Du coté des valeurs refuges, on constate une importante divergence entre les obligations internationales (FTSE World governement Bond index) qui baissent de 2,48% depuis le début de l’année (en CHF, à fin février), et font désormais de plus en plus douter quant leur capacité à servir de valeur refuge, et l’or (LBMA Gold Price Index) qui joue pleinement son rôle avec une hausse de 6,27% (en CHF, à fin février).

Le conflit armé qui se déroule actuellement en Ukraine risque d’amener d’importants changements géopolitiques sur le long terme, notamment en raison des sanctions historiques qui ont été prises à l’encontre de la Russie, principalement par les États-Unis et les pays européens (même la neutralité suisse n’y a pas résisté). Jamais un pays de l’importance de la Russie n’a été frappé de sanctions financières et économiques aussi puissantes en aussi peu de temps. Il aura fallu à peine trois jours pour que les « alliés » se mettent d’accord.
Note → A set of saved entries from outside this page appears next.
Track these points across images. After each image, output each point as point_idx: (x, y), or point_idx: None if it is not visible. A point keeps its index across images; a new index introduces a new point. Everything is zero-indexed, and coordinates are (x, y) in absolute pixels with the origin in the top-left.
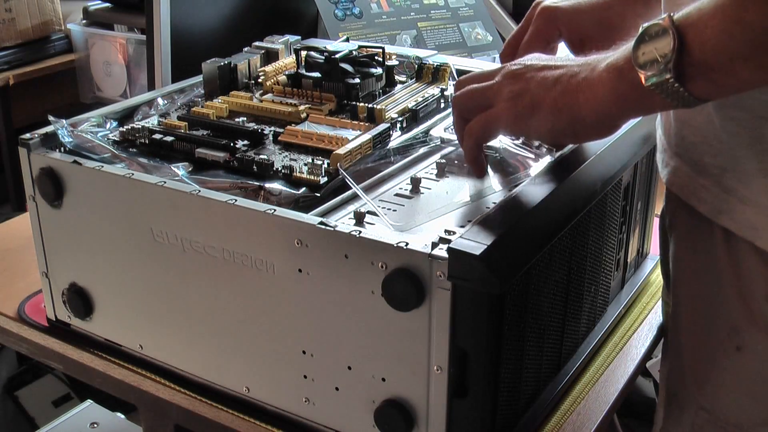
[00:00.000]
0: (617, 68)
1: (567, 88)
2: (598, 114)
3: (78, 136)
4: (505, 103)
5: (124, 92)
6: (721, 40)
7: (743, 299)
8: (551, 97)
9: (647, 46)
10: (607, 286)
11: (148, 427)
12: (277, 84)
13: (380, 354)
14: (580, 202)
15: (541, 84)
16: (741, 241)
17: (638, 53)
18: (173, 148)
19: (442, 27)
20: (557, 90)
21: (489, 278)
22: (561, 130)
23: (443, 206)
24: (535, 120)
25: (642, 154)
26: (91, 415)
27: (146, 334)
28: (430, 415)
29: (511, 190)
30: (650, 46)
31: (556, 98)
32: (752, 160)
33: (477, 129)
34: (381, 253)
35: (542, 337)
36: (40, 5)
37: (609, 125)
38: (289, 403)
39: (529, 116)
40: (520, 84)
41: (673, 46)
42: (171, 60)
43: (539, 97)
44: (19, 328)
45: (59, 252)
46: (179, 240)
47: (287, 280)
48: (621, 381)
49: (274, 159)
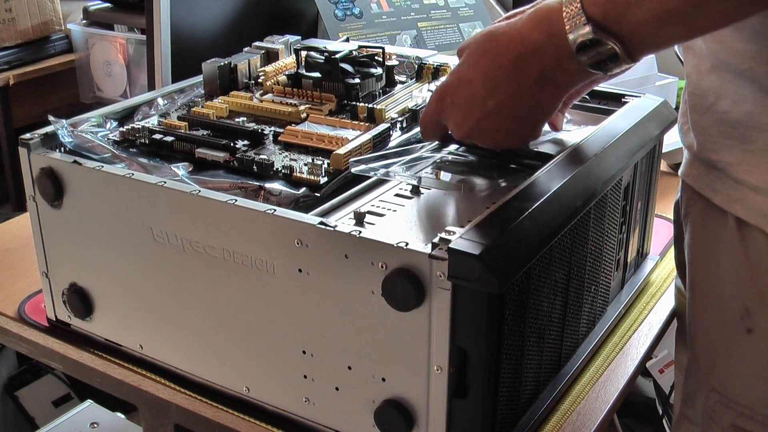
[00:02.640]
0: (573, 72)
1: (522, 114)
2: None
3: (78, 136)
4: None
5: (124, 92)
6: (653, 28)
7: (754, 283)
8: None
9: (589, 53)
10: (607, 286)
11: (148, 427)
12: (277, 84)
13: (380, 354)
14: (580, 202)
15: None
16: (753, 228)
17: (583, 59)
18: (173, 149)
19: (442, 27)
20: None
21: (489, 278)
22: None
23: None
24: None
25: (642, 154)
26: (91, 415)
27: (146, 334)
28: (430, 415)
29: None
30: (592, 52)
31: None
32: (764, 152)
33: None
34: (381, 253)
35: (542, 337)
36: (40, 5)
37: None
38: (289, 403)
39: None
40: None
41: (615, 47)
42: (171, 60)
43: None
44: (19, 328)
45: (59, 252)
46: (179, 240)
47: (287, 280)
48: (621, 381)
49: (274, 159)
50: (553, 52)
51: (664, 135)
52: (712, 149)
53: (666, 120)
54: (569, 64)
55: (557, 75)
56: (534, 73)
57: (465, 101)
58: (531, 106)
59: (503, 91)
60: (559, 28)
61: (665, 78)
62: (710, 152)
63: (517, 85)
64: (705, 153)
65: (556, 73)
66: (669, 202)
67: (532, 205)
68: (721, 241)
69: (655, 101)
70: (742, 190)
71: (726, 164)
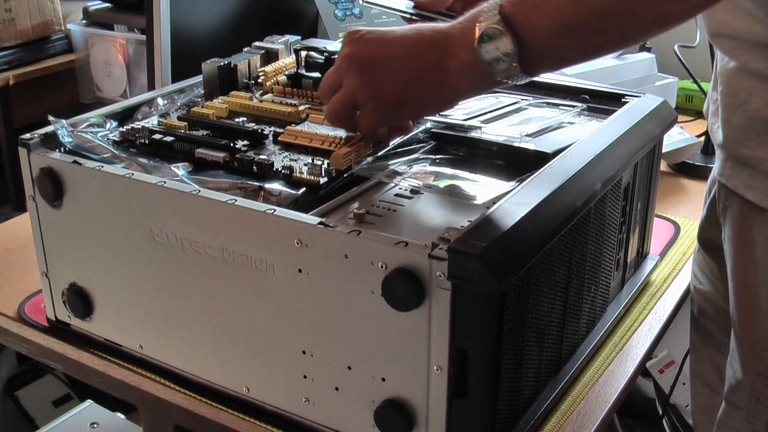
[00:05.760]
0: (468, 66)
1: (418, 87)
2: (448, 102)
3: (78, 136)
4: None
5: (124, 92)
6: (552, 38)
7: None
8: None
9: (488, 45)
10: (607, 286)
11: (148, 427)
12: (276, 84)
13: (380, 354)
14: (580, 202)
15: (388, 81)
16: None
17: (482, 51)
18: (173, 149)
19: None
20: (408, 92)
21: (488, 278)
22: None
23: None
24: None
25: (642, 154)
26: (91, 415)
27: (146, 334)
28: (430, 415)
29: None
30: (491, 45)
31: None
32: None
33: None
34: (381, 253)
35: (542, 337)
36: (40, 5)
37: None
38: (289, 403)
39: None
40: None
41: (512, 44)
42: (171, 60)
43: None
44: (19, 328)
45: (59, 252)
46: (179, 240)
47: (287, 280)
48: (621, 381)
49: (274, 159)
50: (461, 37)
51: (664, 135)
52: (746, 146)
53: (666, 120)
54: (466, 55)
55: (452, 64)
56: (436, 53)
57: (375, 38)
58: (418, 82)
59: (408, 49)
60: (475, 17)
61: (665, 78)
62: (743, 149)
63: (420, 54)
64: (737, 150)
65: (452, 61)
66: (669, 202)
67: (532, 205)
68: (760, 234)
69: (655, 101)
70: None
71: (760, 160)
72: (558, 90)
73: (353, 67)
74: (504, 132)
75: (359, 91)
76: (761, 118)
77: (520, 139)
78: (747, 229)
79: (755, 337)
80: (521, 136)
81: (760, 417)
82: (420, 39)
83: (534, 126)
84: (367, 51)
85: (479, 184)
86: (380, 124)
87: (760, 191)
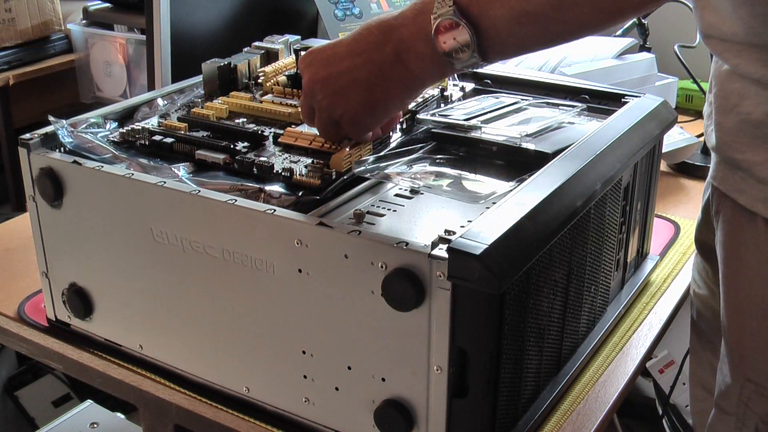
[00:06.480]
0: (426, 56)
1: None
2: (414, 91)
3: (78, 136)
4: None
5: (124, 92)
6: (510, 26)
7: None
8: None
9: (445, 36)
10: (607, 286)
11: (148, 427)
12: (276, 84)
13: (380, 354)
14: (580, 202)
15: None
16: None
17: (440, 43)
18: (173, 150)
19: None
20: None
21: (488, 278)
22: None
23: None
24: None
25: (642, 154)
26: (91, 415)
27: (146, 334)
28: (430, 415)
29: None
30: (448, 36)
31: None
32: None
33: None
34: (381, 253)
35: (542, 337)
36: (40, 5)
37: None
38: (289, 403)
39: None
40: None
41: (470, 34)
42: (171, 60)
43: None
44: (19, 328)
45: (59, 252)
46: (179, 240)
47: (287, 280)
48: (621, 381)
49: (274, 161)
50: (415, 29)
51: (664, 135)
52: (737, 149)
53: (666, 120)
54: (424, 48)
55: (410, 57)
56: (391, 47)
57: (326, 57)
58: (381, 81)
59: (360, 55)
60: (429, 8)
61: (665, 78)
62: (735, 152)
63: (374, 54)
64: (730, 153)
65: (409, 54)
66: (669, 202)
67: (532, 205)
68: (750, 238)
69: (655, 101)
70: (766, 189)
71: (750, 164)
72: (558, 90)
73: (317, 90)
74: (504, 132)
75: (331, 109)
76: (752, 121)
77: (520, 139)
78: (737, 232)
79: (743, 342)
80: (521, 136)
81: (749, 423)
82: (369, 38)
83: (534, 126)
84: (323, 71)
85: (479, 184)
86: (365, 130)
87: (750, 195)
Parmi les éléments les plus significatifs de ces sanctions, il faut relever l’interdiction faite à la Russie d’utiliser le système de paiement Swift (utilisé pour une grande partie des transactions interbancaires au niveau mondial), mis à part pour les transactions liées aux ventes des matières premières. Une partie des avoirs de la banque centrale russe a également été gelée.

Certains s’inquiètent déjà des conséquences néfastes que cela pourrait avoir pour les « alliés » en poussant notamment la Russie à trouver d’autres solutions pour contrer les sanctions. Parmi certaines autres personnalités du monde financier, Jamie Dimon, le président de JP Morgan, une des plus grandes banques américaines, s’est publiquement inquiétée des effets néfastes que les sanctions pourraient avoir sur le long terme pour les États-Unis, en poussant de plus en plus de pays à se passer du dollar notamment.
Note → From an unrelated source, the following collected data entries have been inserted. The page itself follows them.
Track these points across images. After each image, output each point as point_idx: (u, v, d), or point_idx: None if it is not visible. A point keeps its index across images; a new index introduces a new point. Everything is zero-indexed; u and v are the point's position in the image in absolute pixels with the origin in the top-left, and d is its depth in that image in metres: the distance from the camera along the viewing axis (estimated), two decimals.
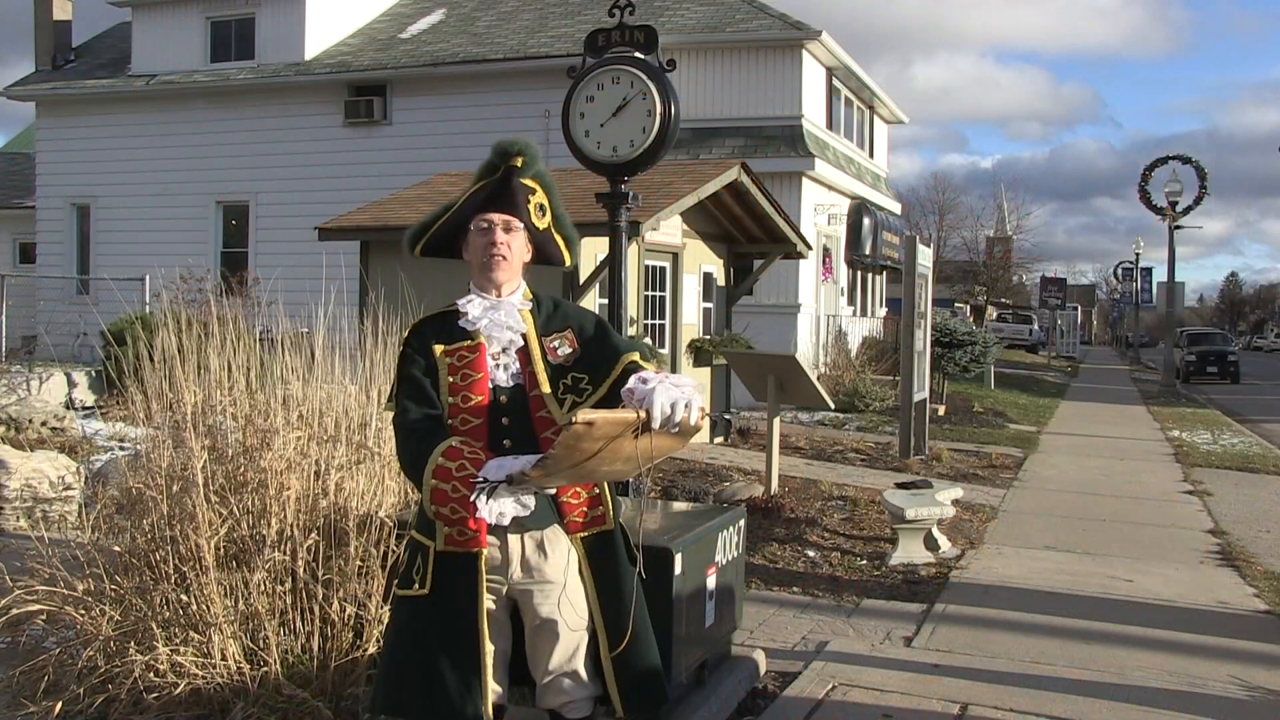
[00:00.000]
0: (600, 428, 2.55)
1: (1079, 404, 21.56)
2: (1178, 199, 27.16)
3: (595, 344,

En effet, les sanctions imposées à la Russie sont massives et largement suivies, mais elles sont néanmoins loin d’être unanimes. En effet, plusieurs grands pays, parmi lesquels on peut citer la Chine, l’Inde, le Mexique, le Pakistan ou la Turquie notamment s’opposent aux sanctions tout en continuant à appeler Moscou à trouver une issue pacifique au conflit. Parmi les éléments concrets, l’Inde a publiquement annoncé sa volonté de trouver des solutions permettant de commercer avec la Russie en se passant du dollar. Autre élément d’importance à relever est que la Russie et la Chine ont signé un accord pour la construction d’un nouveau gazoduc qui traversera la Mongolie et la Chine, permettant de transporter jusqu’à 50 milliards de mètres cubes de gaz par an. Cela représente l’équivalent de la quantité qui était censée être exportée par le gazoduc Nord Stream 2, dont la mise en service a été gelée par l’Allemagne, et qui devait venir augmenter les livraisons de gaz russe à l’Europe.

De nouvelles alliances économiques et financières risquent donc de se créer et ainsi diminuer l’influence américaine et européenne dans le Monde sur le long terme.